## [Task requirements]
Give the data again exactly, without its images.
# # # #
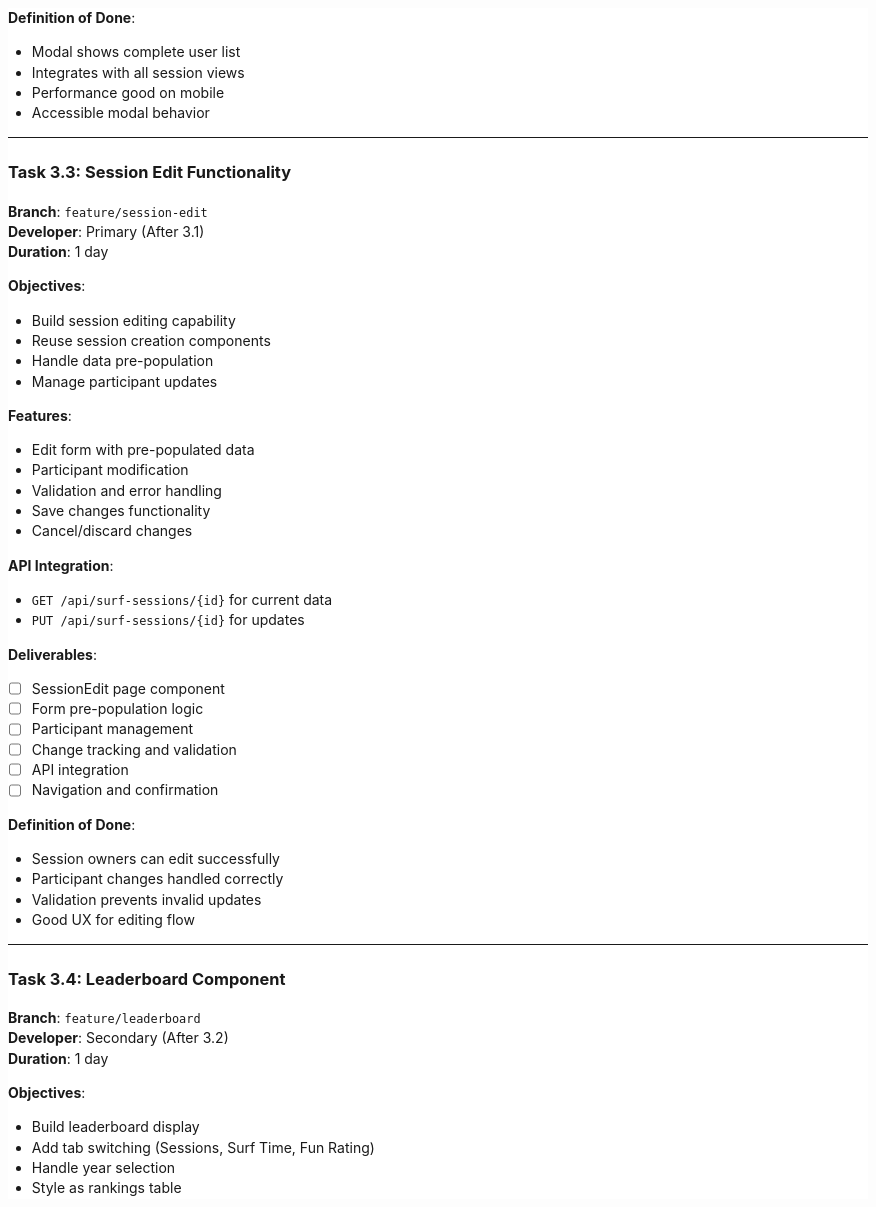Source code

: **Definition of Done**:
- Modal shows complete user list
- Integrates with all session views
- Performance good on mobile
- Accessible modal behavior

---

### Task 3.3: Session Edit Functionality
**Branch**: `feature/session-edit`  
**Developer**: Primary (After 3.1)  
**Duration**: 1 day  

**Objectives**:
- Build session editing capability
- Reuse session creation components
- Handle data pre-population
- Manage participant updates

**Features**:
- Edit form with pre-populated data
- Participant modification
- Validation and error handling
- Save changes functionality
- Cancel/discard changes

**API Integration**:
- `GET /api/surf-sessions/{id}` for current data
- `PUT /api/surf-sessions/{id}` for updates

**Deliverables**:
- [ ] SessionEdit page component
- [ ] Form pre-population logic
- [ ] Participant management
- [ ] Change tracking and validation
- [ ] API integration
- [ ] Navigation and confirmation

**Definition of Done**:
- Session owners can edit successfully
- Participant changes handled correctly
- Validation prevents invalid updates
- Good UX for editing flow

---

### Task 3.4: Leaderboard Component
**Branch**: `feature/leaderboard`  
**Developer**: Secondary (After 3.2)  
**Duration**: 1 day  

**Objectives**:
- Build leaderboard display
- Add tab switching (Sessions, Surf Time, Fun Rating)
- Handle year selection
- Style as rankings table
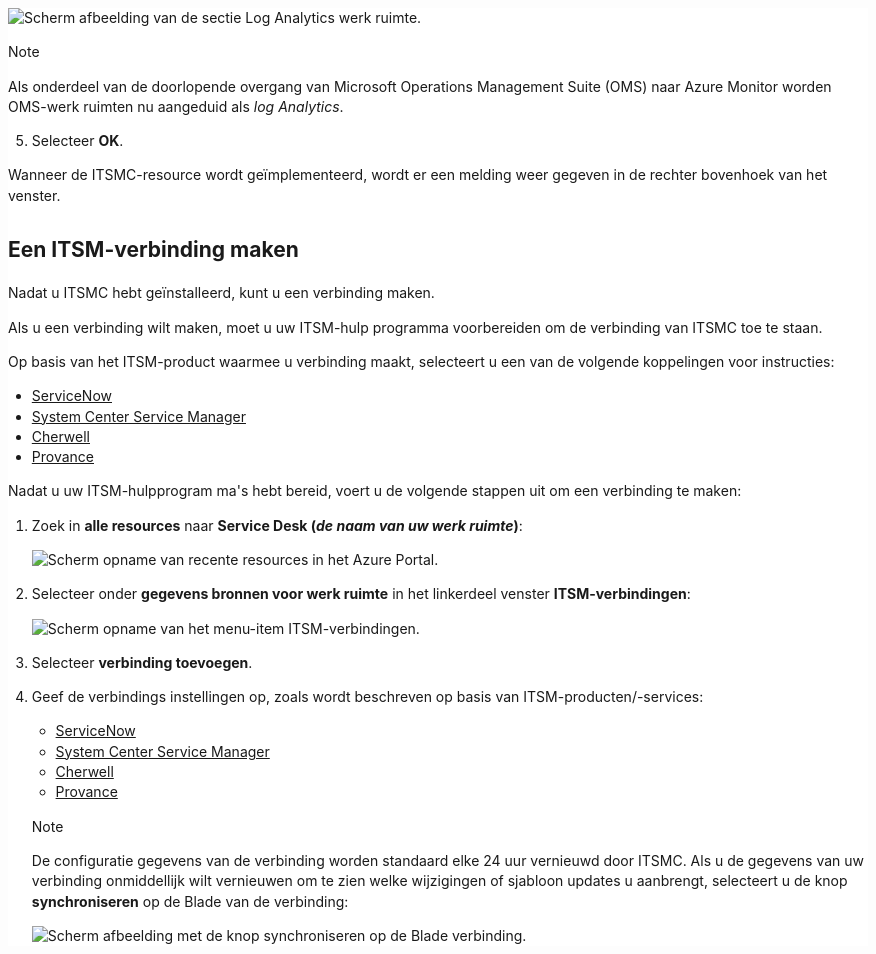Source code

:    ![Scherm afbeelding van de sectie Log Analytics werk ruimte.](media/itsmc-overview/itsmc-solution-workspace.png)
   >[!NOTE]
   >Als onderdeel van de doorlopende overgang van Microsoft Operations Management Suite (OMS) naar Azure Monitor worden OMS-werk ruimten nu aangeduid als *log Analytics*.

5. Selecteer **OK**.

Wanneer de ITSMC-resource wordt geïmplementeerd, wordt er een melding weer gegeven in de rechter bovenhoek van het venster.

## <a name="create-an-itsm-connection"></a>Een ITSM-verbinding maken

Nadat u ITSMC hebt geïnstalleerd, kunt u een verbinding maken.

Als u een verbinding wilt maken, moet u uw ITSM-hulp programma voorbereiden om de verbinding van ITSMC toe te staan.  

Op basis van het ITSM-product waarmee u verbinding maakt, selecteert u een van de volgende koppelingen voor instructies:

- [ServiceNow](./itsmc-connections-servicenow.md)
- [System Center Service Manager](./itsmc-connections-scsm.md)
- [Cherwell](./itsmc-connections-cherwell.md)
- [Provance](./itsmc-connections-provance.md)

Nadat u uw ITSM-hulpprogram ma's hebt bereid, voert u de volgende stappen uit om een verbinding te maken:

1. Zoek in **alle resources** naar **Service Desk (*de naam van uw werk ruimte*)**:

   ![Scherm opname van recente resources in het Azure Portal.](media/itsmc-overview/itsm-connections.png)

1. Selecteer onder **gegevens bronnen voor werk ruimte** in het linkerdeel venster **ITSM-verbindingen**:

   ![Scherm opname van het menu-item ITSM-verbindingen.](media/itsmc-overview/add-new-itsm-connection.png)
1. Selecteer **verbinding toevoegen**.

1. Geef de verbindings instellingen op, zoals wordt beschreven op basis van ITSM-producten/-services:

    - [ServiceNow](./itsmc-connections-servicenow.md)
    - [System Center Service Manager](./itsmc-connections-scsm.md)
    - [Cherwell](./itsmc-connections-cherwell.md)
    - [Provance](./itsmc-connections-provance.md)

   > [!NOTE]
   >
   > De configuratie gegevens van de verbinding worden standaard elke 24 uur vernieuwd door ITSMC. Als u de gegevens van uw verbinding onmiddellijk wilt vernieuwen om te zien welke wijzigingen of sjabloon updates u aanbrengt, selecteert u de knop **synchroniseren** op de Blade van de verbinding:
   >
   > ![Scherm afbeelding met de knop synchroniseren op de Blade verbinding.](media/itsmc-overview/itsmc-connections-refresh.png)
# # # #
## [Exercise response]
Source code

: **Definition of Done**:
- Modal shows complete user list
- Integrates with all session views
- Performance good on mobile
- Accessible modal behavior

---

### Task 3.3: Session Edit Functionality
**Branch**: `feature/session-edit`  
**Developer**: Primary (After 3.1)  
**Duration**: 1 day  

**Objectives**:
- Build session editing capability
- Reuse session creation components
- Handle data pre-population
- Manage participant updates

**Features**:
- Edit form with pre-populated data
- Participant modification
- Validation and error handling
- Save changes functionality
- Cancel/discard changes

**API Integration**:
- `GET /api/surf-sessions/{id}` for current data
- `PUT /api/surf-sessions/{id}` for updates

**Deliverables**:
- [ ] SessionEdit page component
- [ ] Form pre-population logic
- [ ] Participant management
- [ ] Change tracking and validation
- [ ] API integration
- [ ] Navigation and confirmation

**Definition of Done**:
- Session owners can edit successfully
- Participant changes handled correctly
- Validation prevents invalid updates
- Good UX for editing flow

---

### Task 3.4: Leaderboard Component
**Branch**: `feature/leaderboard`  
**Developer**: Secondary (After 3.2)  
**Duration**: 1 day  

**Objectives**:
- Build leaderboard display
- Add tab switching (Sessions, Surf Time, Fun Rating)
- Handle year selection
- Style as rankings table
Source code

:    ![Scherm afbeelding van de sectie Log Analytics werk ruimte.](media/itsmc-overview/itsmc-solution-workspace.png)
   >[!NOTE]
   >Als onderdeel van de doorlopende overgang van Microsoft Operations Management Suite (OMS) naar Azure Monitor worden OMS-werk ruimten nu aangeduid als *log Analytics*.

5. Selecteer **OK**.

Wanneer de ITSMC-resource wordt geïmplementeerd, wordt er een melding weer gegeven in de rechter bovenhoek van het venster.

## <a name="create-an-itsm-connection"></a>Een ITSM-verbinding maken

Nadat u ITSMC hebt geïnstalleerd, kunt u een verbinding maken.

Als u een verbinding wilt maken, moet u uw ITSM-hulp programma voorbereiden om de verbinding van ITSMC toe te staan.  

Op basis van het ITSM-product waarmee u verbinding maakt, selecteert u een van de volgende koppelingen voor instructies:

- [ServiceNow](./itsmc-connections-servicenow.md)
- [System Center Service Manager](./itsmc-connections-scsm.md)
- [Cherwell](./itsmc-connections-cherwell.md)
- [Provance](./itsmc-connections-provance.md)

Nadat u uw ITSM-hulpprogram ma's hebt bereid, voert u de volgende stappen uit om een verbinding te maken:

1. Zoek in **alle resources** naar **Service Desk (*de naam van uw werk ruimte*)**:

   ![Scherm opname van recente resources in het Azure Portal.](media/itsmc-overview/itsm-connections.png)

1. Selecteer onder **gegevens bronnen voor werk ruimte** in het linkerdeel venster **ITSM-verbindingen**:

   ![Scherm opname van het menu-item ITSM-verbindingen.](media/itsmc-overview/add-new-itsm-connection.png)
1. Selecteer **verbinding toevoegen**.

1. Geef de verbindings instellingen op, zoals wordt beschreven op basis van ITSM-producten/-services:

    - [ServiceNow](./itsmc-connections-servicenow.md)
    - [System Center Service Manager](./itsmc-connections-scsm.md)
    - [Cherwell](./itsmc-connections-cherwell.md)
    - [Provance](./itsmc-connections-provance.md)

   > [!NOTE]
   >
   > De configuratie gegevens van de verbinding worden standaard elke 24 uur vernieuwd door ITSMC. Als u de gegevens van uw verbinding onmiddellijk wilt vernieuwen om te zien welke wijzigingen of sjabloon updates u aanbrengt, selecteert u de knop **synchroniseren** op de Blade van de verbinding:
   >
   > ![Scherm afbeelding met de knop synchroniseren op de Blade verbinding.](media/itsmc-overview/itsmc-connections-refresh.png)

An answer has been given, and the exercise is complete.